After all, relating to God and to God Incarnate is not something that involves time and place in the way we experience time and place in all other relationships. If a friend or lover is away, that person is not there, although a certain level of closeness can still be experienced via letter or a phone call or Zoom conversation. But God can be both closer and farther at the same time in profound ways. Jesus tries to prepare his disciples for this combination of closeness and distance when He tells them that when he goes away, the Paraclete will come to make him more profoundly present than He was when He was physically with them. Getting back to the question of Eucharistic presence, it is worth noting that the Holy Spirit is invoked to bring the risen and ascended Christ into the bread and wine.

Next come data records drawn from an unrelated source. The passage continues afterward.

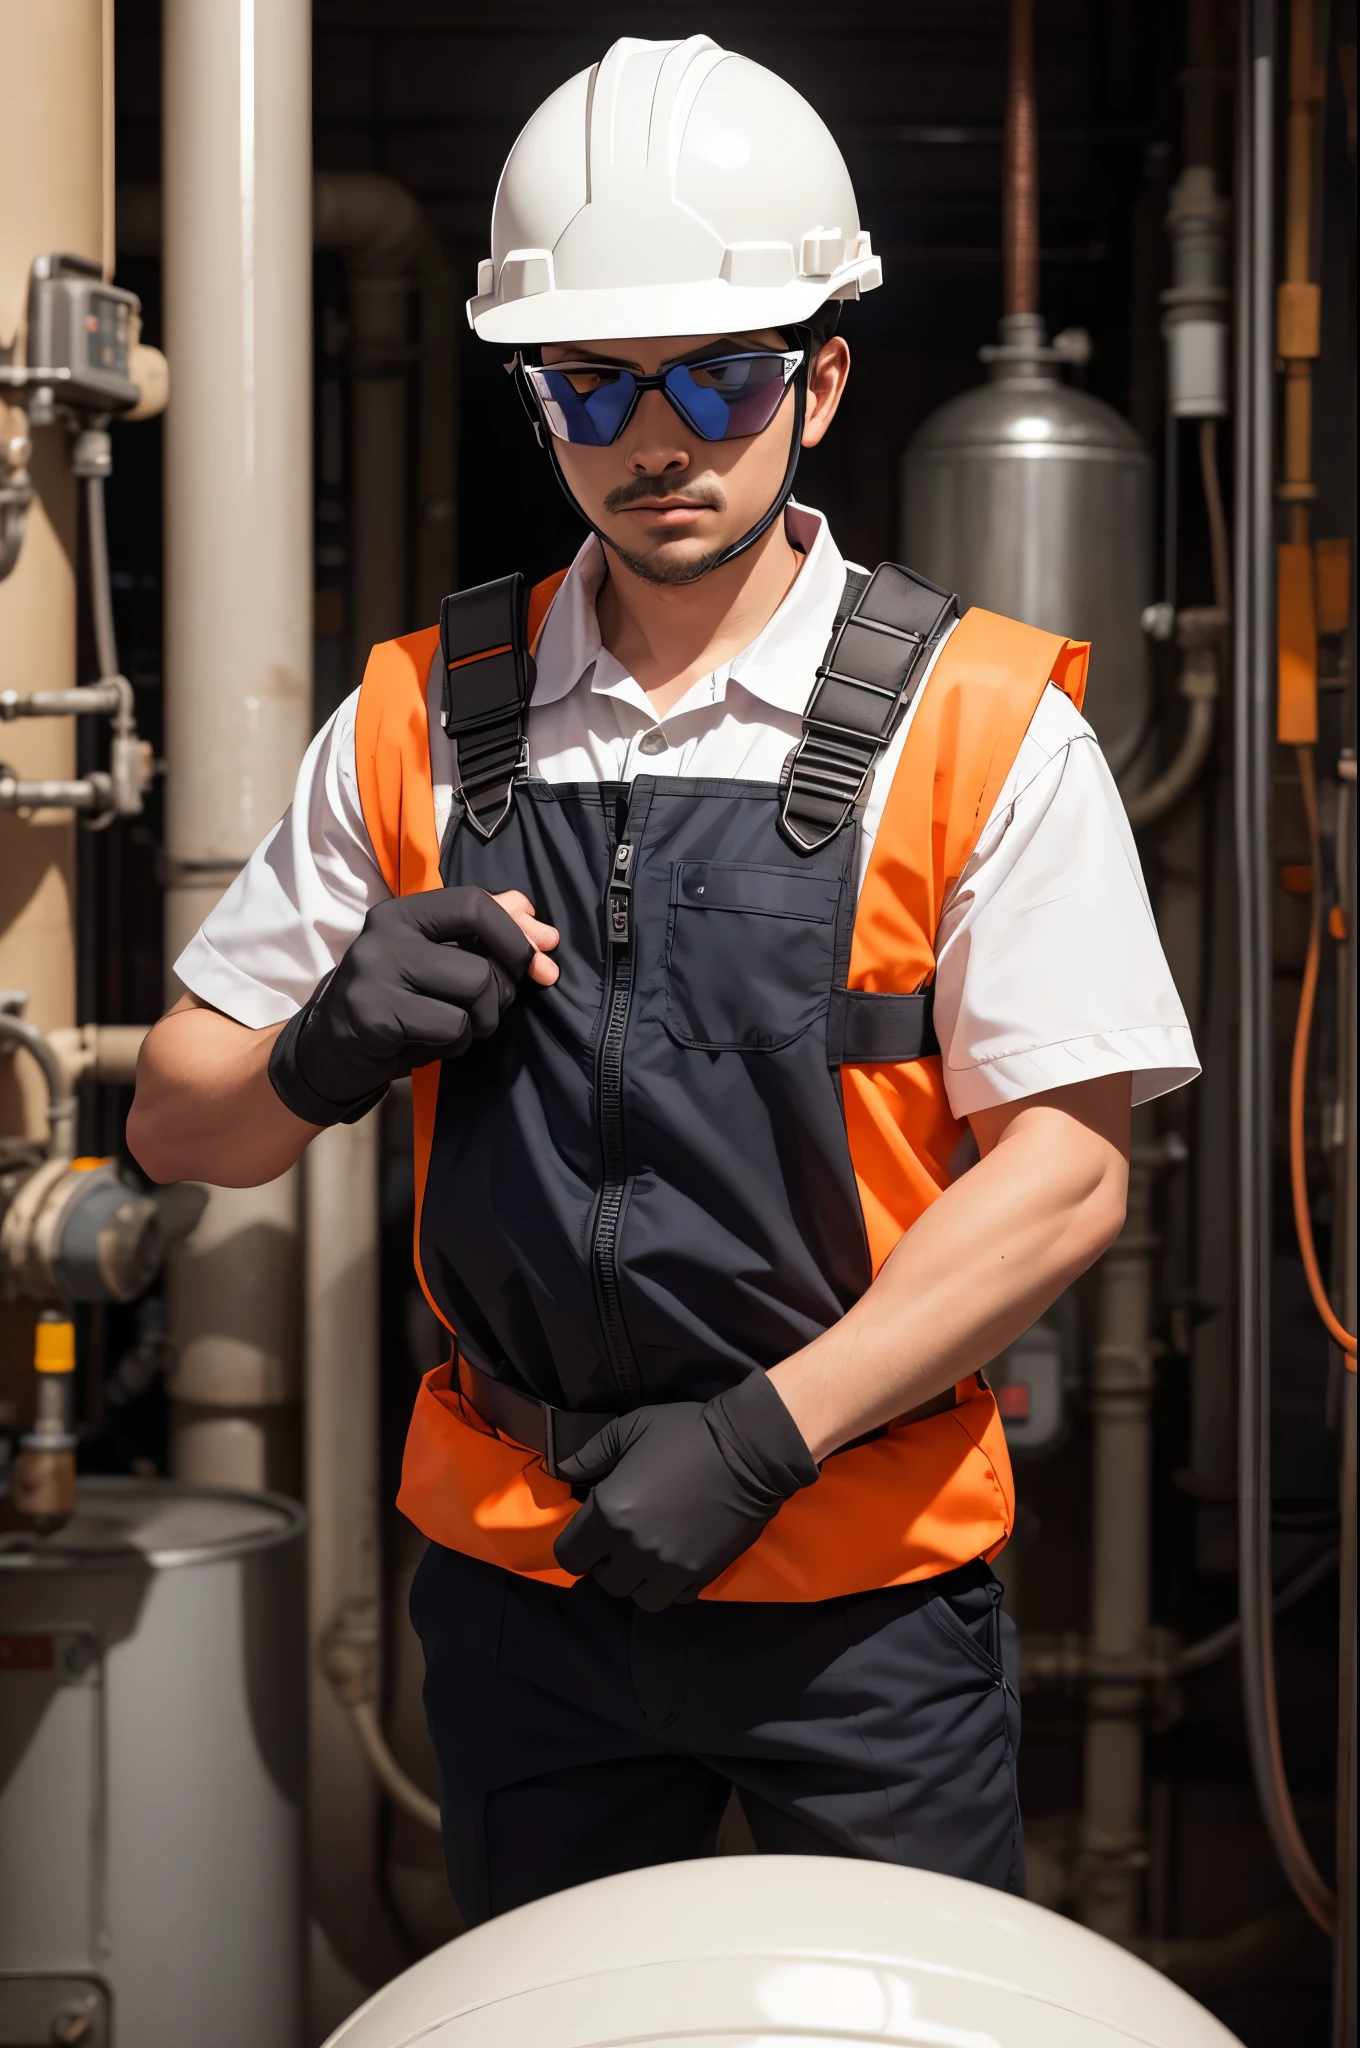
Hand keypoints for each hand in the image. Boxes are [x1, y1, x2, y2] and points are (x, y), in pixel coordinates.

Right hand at [268, 884, 544, 1125]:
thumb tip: (536, 918)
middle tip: (485, 1010)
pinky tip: (427, 1044)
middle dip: (501, 995)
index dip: (515, 936)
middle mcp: (385, 933)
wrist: (329, 1049)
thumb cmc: (394, 1001)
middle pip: (482, 962)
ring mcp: (376, 973)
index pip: (475, 903)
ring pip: (473, 993)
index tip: (537, 964)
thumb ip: (484, 932)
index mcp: (402, 911)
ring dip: (479, 1023)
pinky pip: (452, 1028)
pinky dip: (454, 1046)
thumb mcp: (435, 959)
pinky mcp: (375, 1015)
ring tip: (451, 1028)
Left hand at [553, 1371, 818, 1609]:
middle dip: (609, 1561)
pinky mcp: (701, 1574)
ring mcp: (670, 1567)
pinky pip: (675, 1597)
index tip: (589, 1531)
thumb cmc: (685, 1433)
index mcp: (610, 1512)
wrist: (748, 1449)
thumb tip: (563, 1470)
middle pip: (605, 1581)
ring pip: (639, 1597)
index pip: (569, 1555)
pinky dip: (671, 1584)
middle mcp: (634, 1549)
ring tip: (649, 1554)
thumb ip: (591, 1453)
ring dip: (639, 1579)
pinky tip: (677, 1558)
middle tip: (623, 1537)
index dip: (575, 1545)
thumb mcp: (630, 1428)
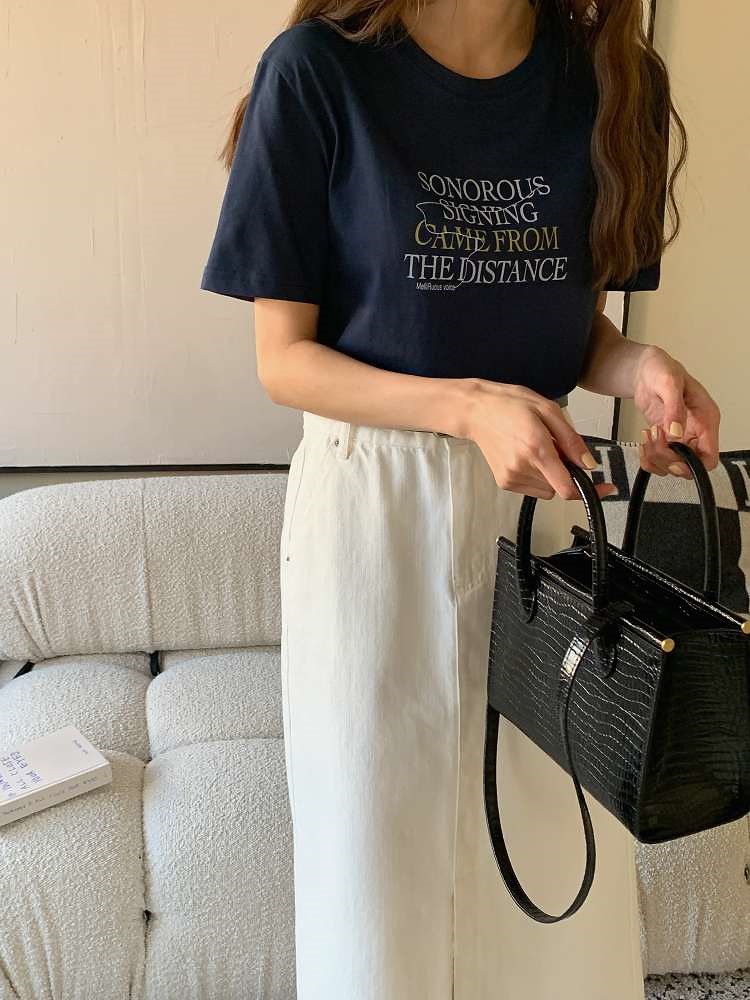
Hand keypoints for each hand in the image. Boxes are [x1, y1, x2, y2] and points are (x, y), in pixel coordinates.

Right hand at [463, 381, 617, 500]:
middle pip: (560, 487)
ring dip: (551, 475)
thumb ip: (571, 440)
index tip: (605, 489)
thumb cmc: (509, 405)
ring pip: (548, 489)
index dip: (591, 491)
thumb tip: (589, 464)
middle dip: (566, 472)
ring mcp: (512, 477)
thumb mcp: (548, 410)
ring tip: (537, 449)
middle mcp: (522, 467)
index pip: (567, 487)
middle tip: (556, 448)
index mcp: (536, 448)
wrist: (476, 411)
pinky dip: (538, 477)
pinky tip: (527, 456)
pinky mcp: (505, 482)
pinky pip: (534, 488)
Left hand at [632, 346, 720, 479]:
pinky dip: (648, 457)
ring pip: (673, 465)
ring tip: (649, 435)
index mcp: (706, 419)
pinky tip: (645, 441)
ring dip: (656, 457)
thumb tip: (676, 434)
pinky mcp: (666, 440)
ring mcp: (681, 437)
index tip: (674, 460)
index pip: (709, 456)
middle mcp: (697, 431)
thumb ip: (674, 409)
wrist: (644, 370)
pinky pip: (659, 461)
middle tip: (656, 439)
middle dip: (668, 458)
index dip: (693, 465)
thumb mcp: (669, 383)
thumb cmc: (661, 369)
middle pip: (689, 465)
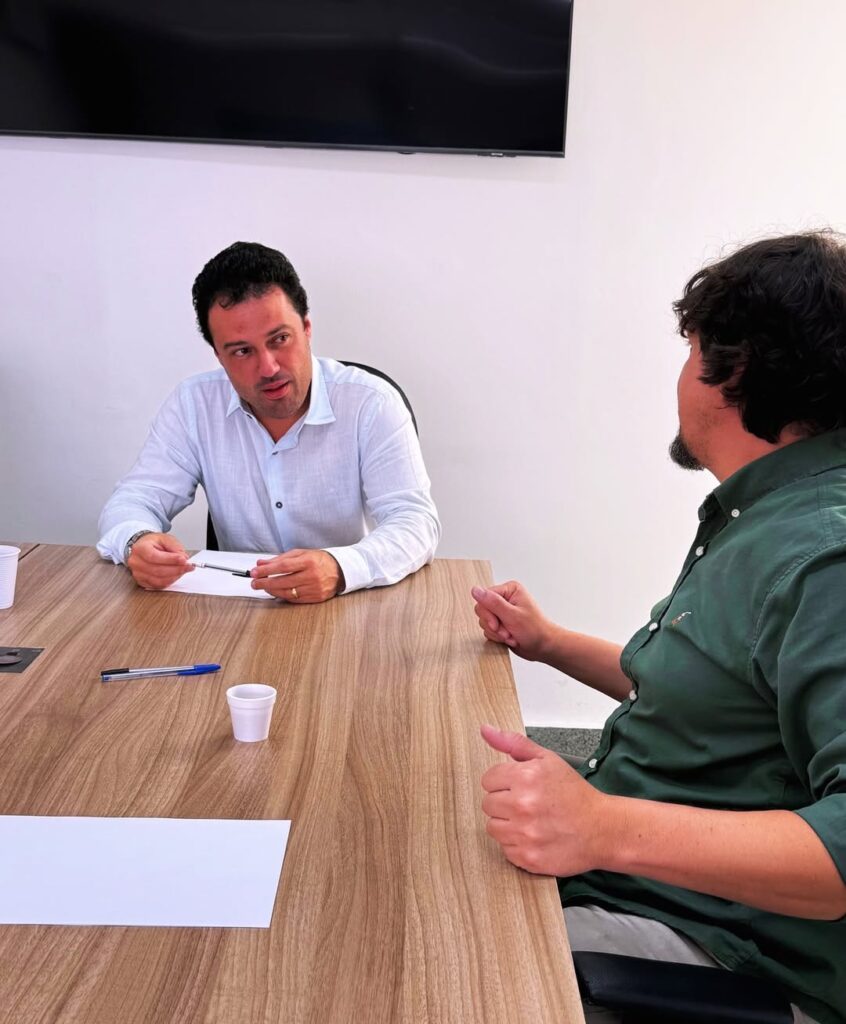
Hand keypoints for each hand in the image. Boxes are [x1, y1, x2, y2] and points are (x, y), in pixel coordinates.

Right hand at [127, 532, 193, 589]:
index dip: (170, 560)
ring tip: (184, 570)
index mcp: (140, 548)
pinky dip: (170, 581)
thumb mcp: (166, 539)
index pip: (154, 557)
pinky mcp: (142, 582)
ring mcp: (138, 573)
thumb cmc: (154, 543)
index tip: (184, 560)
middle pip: (157, 570)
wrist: (144, 547)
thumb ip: (175, 547)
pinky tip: (176, 575)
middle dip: (176, 569)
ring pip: (159, 580)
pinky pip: (158, 585)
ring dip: (175, 576)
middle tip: (188, 566)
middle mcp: (136, 562)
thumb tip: (183, 559)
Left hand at [250, 549, 342, 603]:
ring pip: (287, 592)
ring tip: (263, 586)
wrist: (340, 570)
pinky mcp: (315, 598)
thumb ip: (280, 558)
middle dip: (265, 582)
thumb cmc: (319, 560)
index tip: (254, 572)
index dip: (266, 570)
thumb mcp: (300, 554)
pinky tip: (276, 592)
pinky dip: (283, 596)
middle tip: (254, 582)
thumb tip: (261, 563)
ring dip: (272, 590)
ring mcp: (314, 588)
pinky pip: (294, 599)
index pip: (282, 567)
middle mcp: (312, 575)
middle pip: (282, 581)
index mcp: (308, 561)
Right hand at [471, 581, 554, 660]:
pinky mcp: (500, 624)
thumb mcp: (513, 615)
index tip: (496, 625)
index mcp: (509, 590)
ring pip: (485, 622)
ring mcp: (502, 612)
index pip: (485, 597)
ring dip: (497, 633)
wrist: (544, 647)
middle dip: (493, 625)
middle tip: (506, 632)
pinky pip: (488, 630)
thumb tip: (475, 590)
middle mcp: (505, 599)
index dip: (488, 613)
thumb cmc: (536, 629)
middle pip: (483, 610)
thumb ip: (493, 602)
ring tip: (511, 636)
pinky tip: (510, 638)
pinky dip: (497, 637)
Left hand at [480, 724, 608, 876]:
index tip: (520, 787)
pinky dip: (517, 844)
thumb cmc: (575, 794)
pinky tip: (535, 836)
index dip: (504, 782)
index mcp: (525, 777)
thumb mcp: (547, 759)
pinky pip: (505, 848)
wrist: (601, 829)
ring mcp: (523, 833)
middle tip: (528, 804)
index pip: (488, 780)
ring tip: (531, 820)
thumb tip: (486, 730)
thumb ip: (513, 744)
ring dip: (508, 824)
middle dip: (505, 802)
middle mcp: (521, 805)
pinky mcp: (526, 857)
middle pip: (488, 804)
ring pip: (493, 827)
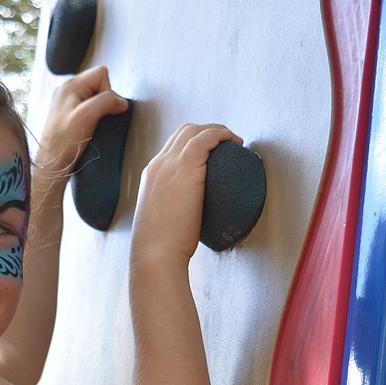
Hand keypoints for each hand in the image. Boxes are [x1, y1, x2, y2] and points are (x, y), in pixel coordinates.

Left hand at [36, 65, 129, 180]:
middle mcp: (68, 90)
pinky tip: (87, 129)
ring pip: (94, 98)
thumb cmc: (63, 142)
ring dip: (98, 111)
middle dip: (103, 101)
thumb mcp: (87, 116)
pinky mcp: (69, 115)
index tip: (103, 110)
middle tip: (96, 119)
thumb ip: (106, 102)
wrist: (52, 163)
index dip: (108, 90)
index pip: (101, 74)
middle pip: (98, 84)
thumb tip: (121, 102)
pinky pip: (88, 109)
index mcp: (71, 85)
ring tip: (90, 125)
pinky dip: (92, 117)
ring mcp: (68, 102)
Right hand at [132, 124, 242, 264]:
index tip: (210, 153)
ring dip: (216, 130)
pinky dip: (221, 135)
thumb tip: (190, 221)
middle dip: (205, 131)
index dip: (192, 144)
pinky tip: (235, 142)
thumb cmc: (161, 249)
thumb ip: (173, 212)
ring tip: (233, 141)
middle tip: (225, 143)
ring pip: (194, 131)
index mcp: (150, 176)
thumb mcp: (164, 223)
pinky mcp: (186, 166)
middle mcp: (158, 165)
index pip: (171, 148)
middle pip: (182, 133)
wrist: (156, 254)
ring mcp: (170, 163)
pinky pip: (206, 138)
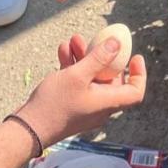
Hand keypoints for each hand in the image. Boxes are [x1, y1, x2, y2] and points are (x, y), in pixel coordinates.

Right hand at [18, 34, 146, 146]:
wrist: (28, 128)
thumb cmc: (55, 104)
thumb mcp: (78, 76)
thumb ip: (98, 58)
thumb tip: (117, 43)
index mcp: (108, 103)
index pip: (134, 92)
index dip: (138, 74)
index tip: (135, 56)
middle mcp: (100, 106)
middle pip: (110, 79)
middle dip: (102, 56)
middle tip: (95, 39)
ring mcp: (85, 106)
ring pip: (91, 77)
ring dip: (84, 57)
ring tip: (72, 40)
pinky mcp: (71, 105)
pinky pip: (78, 83)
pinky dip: (73, 66)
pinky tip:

Unusually, there is a choice between two collects for this Feast with significantly different takes on it. The collect to the effect that Jesus ascended into Heaven that He might fill all things is much closer to my approach, especially with the petition that we “perceive that, according to his promise, he abides with his Church on earth, even to the end of the ages.” The idea of ascending to where Christ continually dwells, as the other collect would have it, seems to be at cross purposes with this approach unless we understand our ascending to where Christ is to be allowing Christ to draw us (and all creation) to himself as promised in John 6. Or, perhaps we can take ascending to where Christ is to be a broadening of our view of life to the perspective of the ascended Christ, which is another way to let Christ fill all things.

So, Ascensiontide is not an end; it is a new beginning. It is not about saying good-bye to Jesus; it’s about greeting Jesus anew every day in ever-deepening ways.